L’azienda esporta più del 90% della sua produzione, principalmente negli Stati Uniti, insieme ad una storia di famiglia che dura da ben sei generazioni. La casa infatti è stata fondata nel 1827 da Jean-Baptiste Lapostolle a Neauphle-le-Chateau, nella zona delle Yvelines. La figlia sposò un tale monsieur Marnier. Ecco come nacque la dinastia dei liquori che poi creò, nel 1880, la ben nota miscela di cognac e arancio amaro dei Caraibi.

Campari prenderà il controllo dell’azienda quotata in borsa e ne assicurerà la distribuzione esclusiva a livello mondiale. L’accordo stabilisce che se a seguito dell’OPA Campari detenesse meno del 50,01% delle azioni, gli azionisti della famiglia s’impegnerebbero a vendere le loro azioni prima del 2021 e a rinunciare ai diritti di doppio voto per permettere il controllo del gruppo.
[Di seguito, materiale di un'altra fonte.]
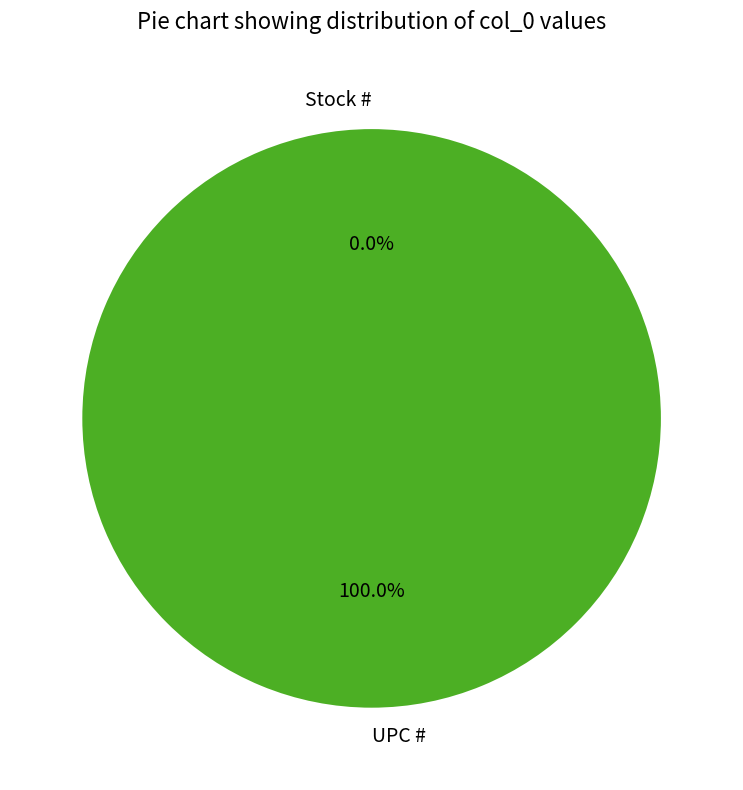

How many slices are in this pie chart?

2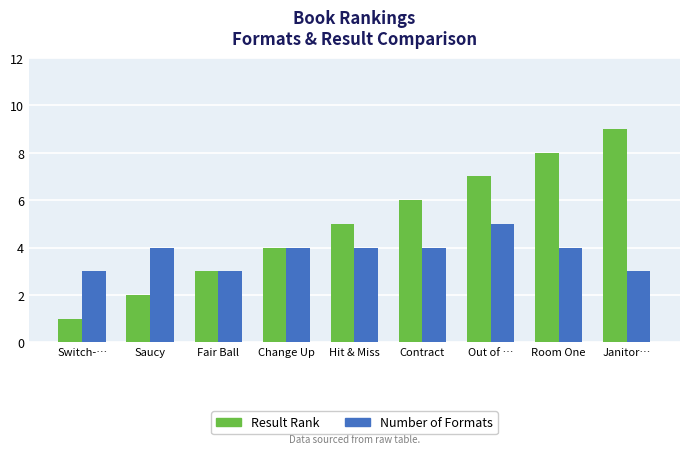

Is it true that Result Rank equals 8 at Room One?

True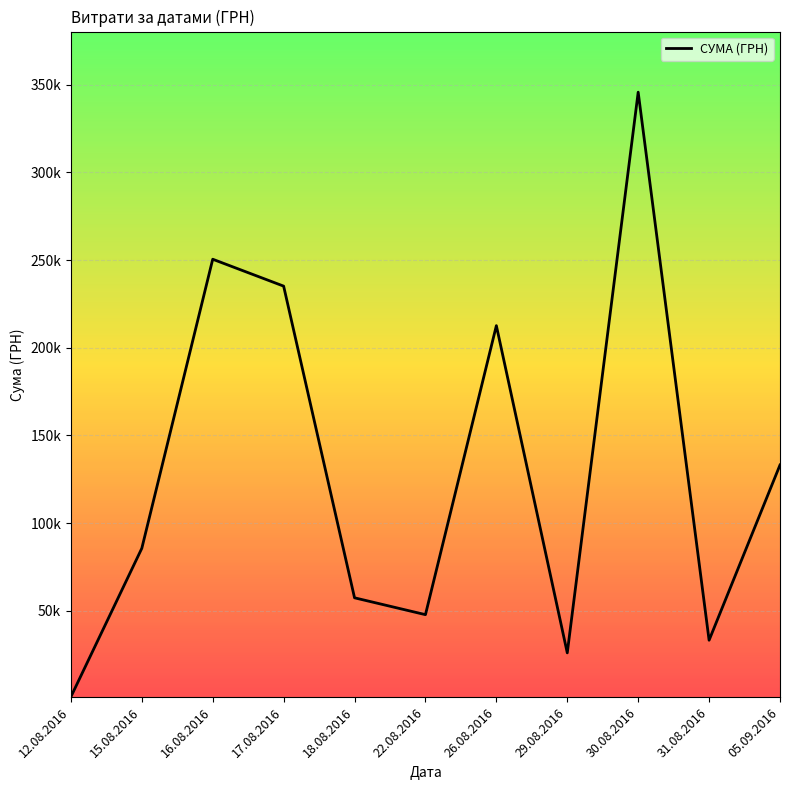

What is the change in value from 12.08.2016 to 18.08.2016?

+56438.8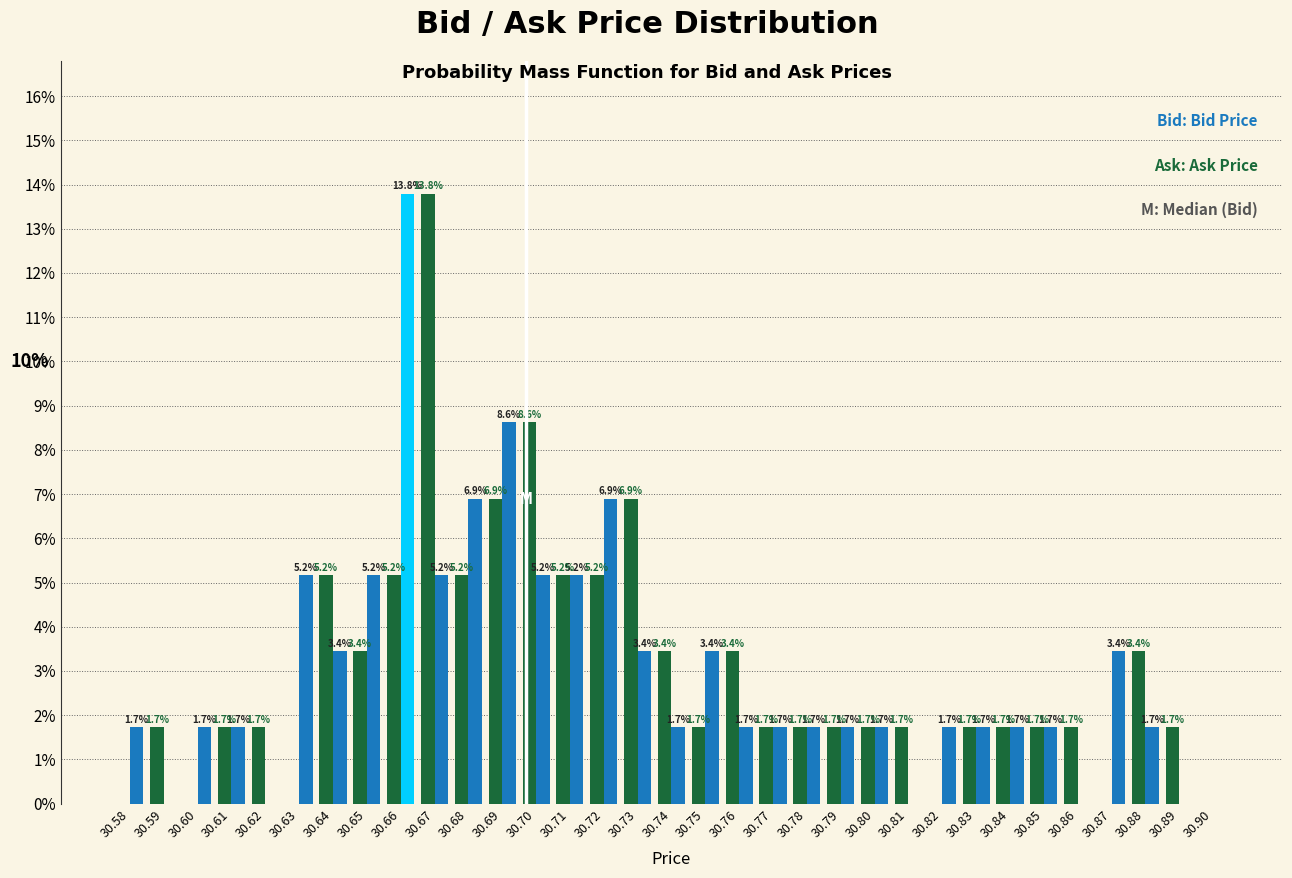

Reading left to right, list all the values displayed in this chart.

Ask: 30.58=0.0	30.59=1.7	30.60=0.0	30.61=1.7	30.62=1.7	30.63=0.0	30.64=5.2	30.65=3.4	30.66=5.2	30.67=13.8	30.68=5.2	30.69=6.9	30.70=8.6	30.71=5.2	30.72=5.2	30.73=6.9	30.74=3.4	30.75=1.7	30.76=3.4	30.77=1.7	30.78=1.7	30.79=1.7	30.80=1.7	30.81=1.7	30.82=0.0	30.83=1.7	30.84=1.7	30.85=1.7	30.86=1.7	30.87=0.0	30.88=3.4	30.89=1.7	30.90=0.0
Bid: 30.58=1.7	30.59=0.0	30.60=1.7	30.61=1.7	30.62=0.0	30.63=5.2	30.64=3.4	30.65=5.2	30.66=13.8	30.67=5.2	30.68=6.9	30.69=8.6	30.70=5.2	30.71=5.2	30.72=6.9	30.73=3.4	30.74=1.7	30.75=3.4	30.76=1.7	30.77=1.7	30.78=1.7	30.79=1.7	30.80=1.7	30.81=0.0	30.82=1.7	30.83=1.7	30.84=1.7	30.85=1.7	30.86=0.0	30.87=3.4	30.88=1.7	30.89=0.0	30.90=0.0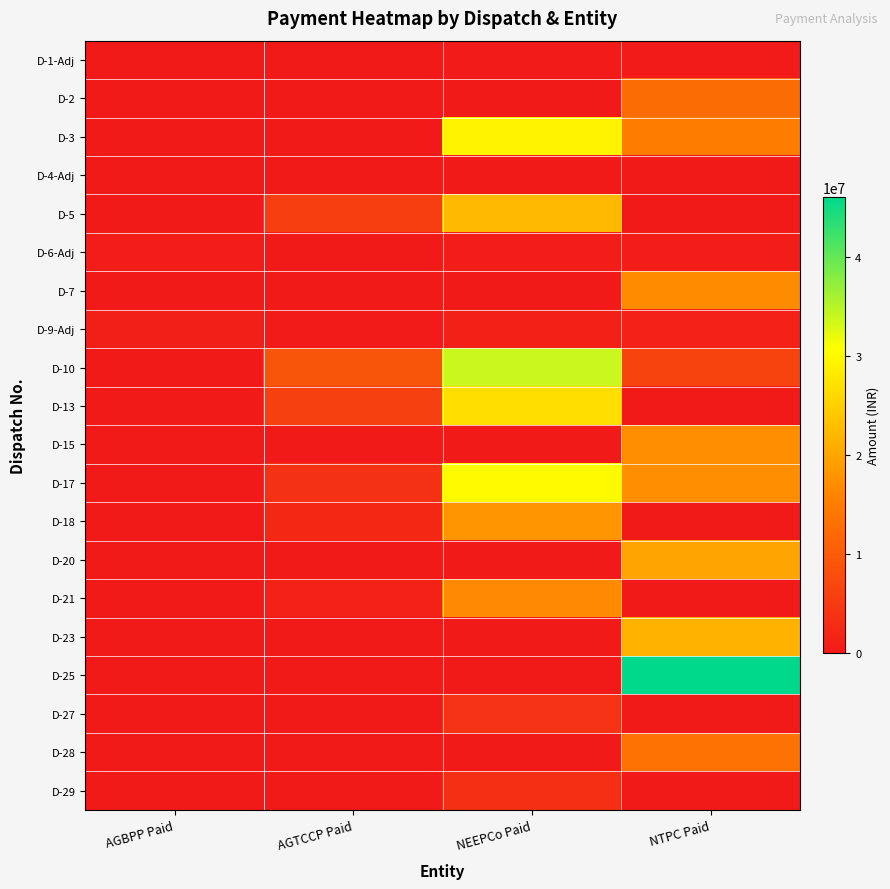

Which series changed the most between AGBPP Paid and AGTCCP Paid?

D-10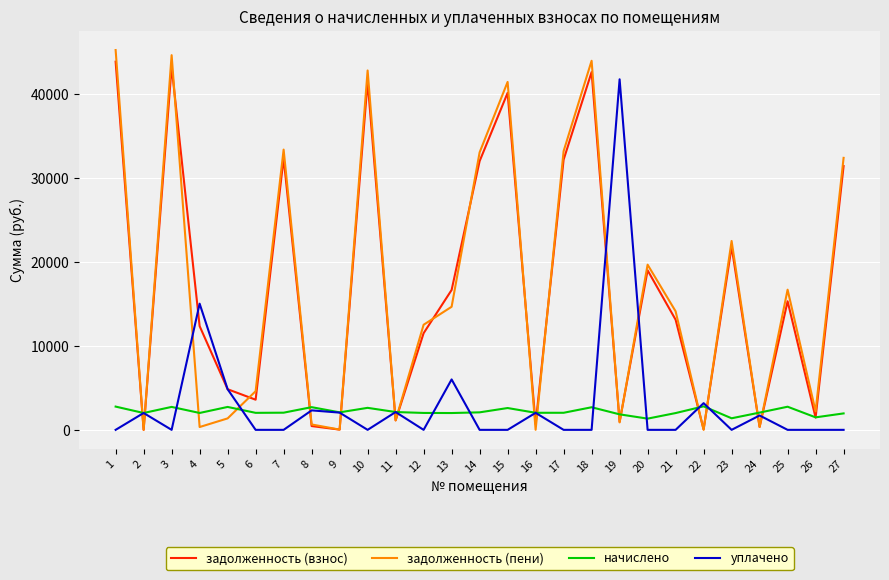

Which series has the largest range (max minus min)?

задолженность (пени)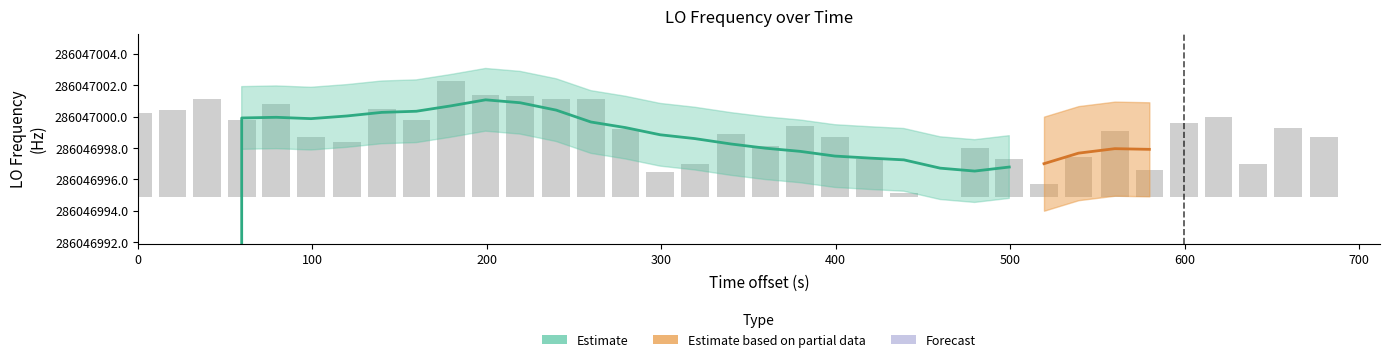

Between 500 and 100, which is larger?

100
L’operazione è la quindicesima acquisizione firmata Robert Kunze-Concewitz, il presidente e direttore generale di Campari sin dalla sua nomina nel 2007. Perché questa tendenza al riscatto? “Il mercato è estremamente frammentato”, spiega il quarantottenne austriaco, ex di Procter & Gamble. Con un giro d’affari di 1,6 miliardi di euro nel 2015, che va dalla vodka Skyy al whiskey Glen Grant, intende aggiungere al proprio portafoglio “una marca premium particolare” che possa permettere di “capitalizzare sul ritorno in voga dei cocktail più classici, specialmente negli Stati Uniti” e di “consolidare la sua posizione di primo fornitore mondiale di liquori premium e amari”.